→ TO DO
Exact transcription with no images: write out all of the entries below.
[INPUT MATERIAL — start]
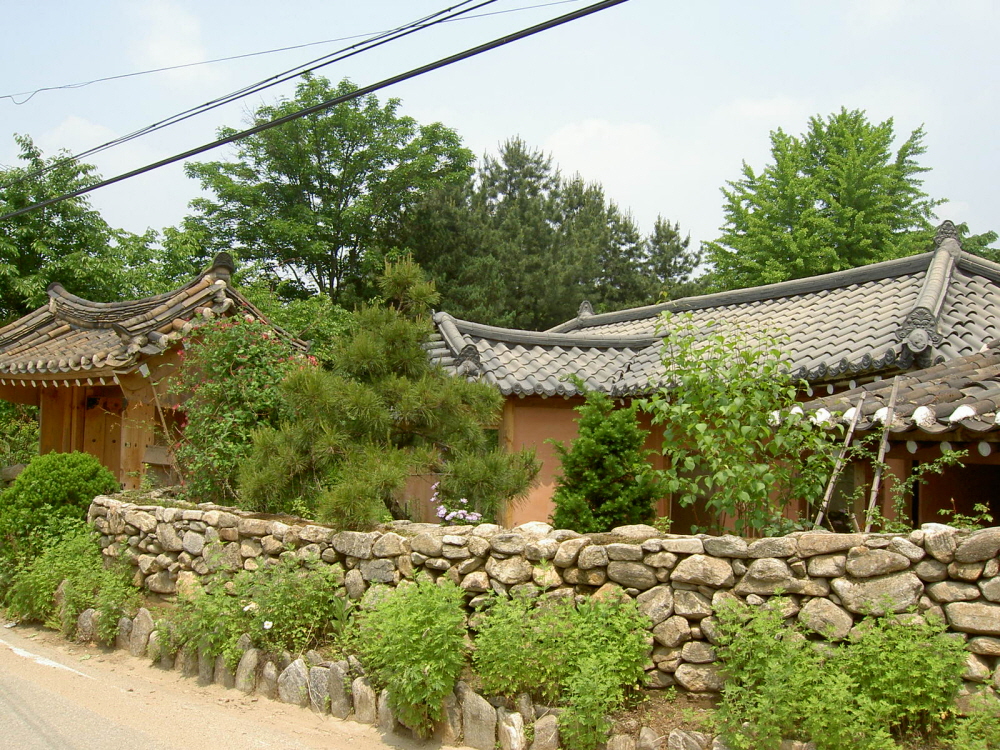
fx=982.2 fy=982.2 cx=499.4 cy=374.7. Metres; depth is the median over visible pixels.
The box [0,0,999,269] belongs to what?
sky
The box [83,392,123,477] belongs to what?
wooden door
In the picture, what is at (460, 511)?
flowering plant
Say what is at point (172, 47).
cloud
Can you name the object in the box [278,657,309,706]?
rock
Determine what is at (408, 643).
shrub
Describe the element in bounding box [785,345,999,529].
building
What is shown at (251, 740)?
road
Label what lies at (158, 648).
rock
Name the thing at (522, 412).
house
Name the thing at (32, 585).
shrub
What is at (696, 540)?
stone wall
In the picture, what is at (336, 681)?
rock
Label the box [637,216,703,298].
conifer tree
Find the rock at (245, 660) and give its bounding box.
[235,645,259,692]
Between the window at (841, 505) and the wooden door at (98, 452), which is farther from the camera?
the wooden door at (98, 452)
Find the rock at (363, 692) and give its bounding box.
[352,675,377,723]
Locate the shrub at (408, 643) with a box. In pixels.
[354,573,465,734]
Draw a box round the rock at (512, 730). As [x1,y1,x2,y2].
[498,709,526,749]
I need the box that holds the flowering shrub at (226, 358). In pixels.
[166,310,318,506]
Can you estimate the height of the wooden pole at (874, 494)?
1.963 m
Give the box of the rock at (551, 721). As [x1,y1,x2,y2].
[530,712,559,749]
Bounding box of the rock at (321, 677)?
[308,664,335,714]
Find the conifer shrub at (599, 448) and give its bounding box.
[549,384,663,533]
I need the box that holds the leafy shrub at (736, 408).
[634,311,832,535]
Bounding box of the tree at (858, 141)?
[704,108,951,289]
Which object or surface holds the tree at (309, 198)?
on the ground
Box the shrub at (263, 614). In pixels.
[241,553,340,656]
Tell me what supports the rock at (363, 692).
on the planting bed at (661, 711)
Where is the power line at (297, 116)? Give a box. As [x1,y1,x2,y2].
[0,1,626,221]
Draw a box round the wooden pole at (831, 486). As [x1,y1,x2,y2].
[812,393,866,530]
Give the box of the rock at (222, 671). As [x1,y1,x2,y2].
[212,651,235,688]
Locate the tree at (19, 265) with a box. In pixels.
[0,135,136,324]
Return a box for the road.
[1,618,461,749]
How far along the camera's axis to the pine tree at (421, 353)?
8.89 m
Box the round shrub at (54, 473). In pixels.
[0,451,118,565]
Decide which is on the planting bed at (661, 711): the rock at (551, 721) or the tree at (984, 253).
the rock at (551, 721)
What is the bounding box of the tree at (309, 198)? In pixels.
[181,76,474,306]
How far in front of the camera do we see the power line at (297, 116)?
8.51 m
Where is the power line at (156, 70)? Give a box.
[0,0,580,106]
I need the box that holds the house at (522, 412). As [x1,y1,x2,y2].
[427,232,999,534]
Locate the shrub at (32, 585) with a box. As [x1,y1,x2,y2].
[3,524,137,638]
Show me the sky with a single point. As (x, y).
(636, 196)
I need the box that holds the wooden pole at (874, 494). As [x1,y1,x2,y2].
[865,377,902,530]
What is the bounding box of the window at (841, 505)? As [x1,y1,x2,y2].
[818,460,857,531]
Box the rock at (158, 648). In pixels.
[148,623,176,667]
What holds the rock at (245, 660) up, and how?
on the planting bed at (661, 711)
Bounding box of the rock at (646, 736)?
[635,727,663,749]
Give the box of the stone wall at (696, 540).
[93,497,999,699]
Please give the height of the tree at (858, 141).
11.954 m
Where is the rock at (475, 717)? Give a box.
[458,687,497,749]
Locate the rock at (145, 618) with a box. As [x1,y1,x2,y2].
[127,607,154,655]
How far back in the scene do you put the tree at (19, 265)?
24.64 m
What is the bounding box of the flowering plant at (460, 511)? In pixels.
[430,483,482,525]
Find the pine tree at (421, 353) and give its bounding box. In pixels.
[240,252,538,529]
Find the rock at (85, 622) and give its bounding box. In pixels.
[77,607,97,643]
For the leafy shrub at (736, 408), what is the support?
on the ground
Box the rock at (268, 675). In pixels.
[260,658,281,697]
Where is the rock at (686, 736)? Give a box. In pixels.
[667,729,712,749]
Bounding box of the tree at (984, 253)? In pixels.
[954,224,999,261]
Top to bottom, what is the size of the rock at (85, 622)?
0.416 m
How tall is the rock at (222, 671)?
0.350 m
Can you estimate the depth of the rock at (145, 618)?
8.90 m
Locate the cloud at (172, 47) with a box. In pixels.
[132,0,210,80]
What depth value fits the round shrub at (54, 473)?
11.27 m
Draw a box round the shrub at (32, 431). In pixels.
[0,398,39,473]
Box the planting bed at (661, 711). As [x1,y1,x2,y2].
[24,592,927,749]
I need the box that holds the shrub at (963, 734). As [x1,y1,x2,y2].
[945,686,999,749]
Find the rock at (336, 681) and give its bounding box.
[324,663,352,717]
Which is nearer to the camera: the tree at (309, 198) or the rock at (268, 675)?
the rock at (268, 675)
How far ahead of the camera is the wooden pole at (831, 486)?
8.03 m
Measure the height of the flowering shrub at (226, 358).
[INPUT MATERIAL — finish]
→ THE COMPLETED TASK
fx=982.2 fy=982.2 cx=499.4 cy=374.7. Metres; depth is the median over visible pixels.
The box [0,0,999,269] belongs to what?
sky
The box [83,392,123,477] belongs to what?
wooden door
In the picture, what is at (460, 511)?
flowering plant
Say what is at point (172, 47).
cloud
Can you name the object in the box [278,657,309,706]?
rock
Determine what is at (408, 643).
shrub
Describe the element in bounding box [785,345,999,529].
building
What is shown at (251, 740)?
road
Label what lies at (158, 648).
rock
Name the thing at (522, 412).
house
Name the thing at (32, 585).
shrub
What is at (696, 540)?
stone wall
In the picture, what is at (336, 681)?
rock
Label the box [637,216,703,298].
conifer tree
Find the rock at (245, 660) and give its bounding box.
[235,645,259,692]
Between the window at (841, 505) and the wooden door at (98, 452), which is farther from the camera?
the wooden door at (98, 452)
Find the rock at (363, 692) and give its bounding box.
[352,675,377,723]
Locate the shrub at (408, 643) with a box. In pixels.
[354,573,465,734]
Draw a box round the rock at (512, 730). As [x1,y1,x2,y2].
[498,709,526,749]
I need the box that holds the flowering shrub at (226, 358). In pixels.
[166,310,318,506]
Can you estimate the height of the wooden pole at (874, 494)?
1.963 m
Give the box of the rock at (551, 721). As [x1,y1,x2,y2].
[530,712,559,749]
Bounding box of the rock at (321, 677)?
[308,664,335,714]
Find the conifer shrub at (599, 448) and give its bounding box.
[549,384,663,533]
I need the box that holds the leafy shrub at (736, 408).
[634,311,832,535]
Bounding box of the tree at (858, 141)?
[704,108,951,289]
Which object or surface holds the tree at (309, 198)?
on the ground
Box the shrub at (263, 614). In pixels.
[241,553,340,656]
Tell me what supports the rock at (363, 692).
on the planting bed at (661, 711)
Where is the power line at (297, 116)? Give a box. As [x1,y1,x2,y2].
[0,1,626,221]
Draw a box round the wooden pole at (831, 486). As [x1,y1,x2,y2].
[812,393,866,530]
Give the box of the rock at (222, 671). As [x1,y1,x2,y2].
[212,651,235,688]
Locate the tree at (19, 265) with a box. In pixels.
[0,135,136,324]
Return a box for the road.
[1,618,461,749]
How far along the camera's axis to the pine tree at (421, 353)?
8.89 m
Box the round shrub at (54, 473). In pixels.
[0,451,118,565]
Decide which is on the planting bed at (661, 711): the rock at (551, 721) or the tree at (984, 253).
the rock at (551, 721)
What is the bounding box of the tree at (309, 198)? In pixels.
[181,76,474,306]
How far in front of the camera do we see the power line at (297, 116)?
8.51 m
Where is the power line at (156, 70)? Give a box.
[0,0,580,106]
I need the box that holds the house at (522, 412). As [x1,y1,x2,y2].
[427,232,999,534]
Locate the shrub at (32, 585) with a box. As [x1,y1,x2,y2].
[3,524,137,638]
Show me the sky with a single point. As (x, y).
(636, 196)
I need the box that holds the wooden pole at (874, 494). As [x1,y1,x2,y2].
[865,377,902,530]
What is the bounding box of the window at (841, 505)? As [x1,y1,x2,y2].
[818,460,857,531]
Box the rock at (158, 648). In pixels.
[148,623,176,667]
What holds the rock at (245, 660) up, and how?
on the planting bed at (661, 711)
Bounding box of the rock at (646, 736)?
[635,727,663,749]
Give the box of the stone wall at (696, 540).
[93,497,999,699]
Please give the height of the tree at (858, 141).
11.954 m
Where is the rock at (475, 717)? Give a box.
[458,687,497,749]
Locate the rock at (145, 618) with a box. As [x1,y1,x2,y2].
[127,607,154,655]
How far back in the scene do you put the tree at (19, 265)?
24.64 m
What is the bounding box of the flowering plant at (460, 511)? In pixels.
[430,483,482,525]
Find the pine tree at (421, 353) and give its bounding box. In pixels.
[240,252,538,529]
Find the rock at (85, 622) and give its bounding box. In pixels.
[77,607,97,643]
For the leafy shrub at (736, 408), what is the support?
on the ground
Box the rock at (268, 675). In pixels.
[260,658,281,697]
Where is the rock at (686, 736)? Give a box. In pixels.
[667,729,712,749]
Bounding box of the tree at (984, 253)? In pixels.
[954,224,999,261]
Top to bottom, what is the size of the rock at (85, 622)?
0.416 m
How tall is the rock at (222, 671)?
0.350 m
Can you estimate the depth of the rock at (145, 618)?
8.90 m
Locate the cloud at (172, 47) with a box. In pixels.
[132,0,210,80]
What depth value fits the round shrub at (54, 473)?
11.27 m
Draw a box round the shrub at (32, 431). In pixels.
[0,398,39,473]
Box the planting bed at (661, 711). As [x1,y1,x2,y2].
[24,592,927,749]
I need the box that holds the shrub at (963, 734). As [x1,y1,x2,y2].
[945,686,999,749]
Find the rock at (336, 681) and give its bounding box.
[324,663,352,717]
Which is nearer to the camera: the tree at (309, 198) or the rock at (268, 675)?
the rock at (268, 675)
How far ahead of the camera is the wooden pole at (831, 486)?
8.03 m
Measure the height of the flowering shrub at (226, 358).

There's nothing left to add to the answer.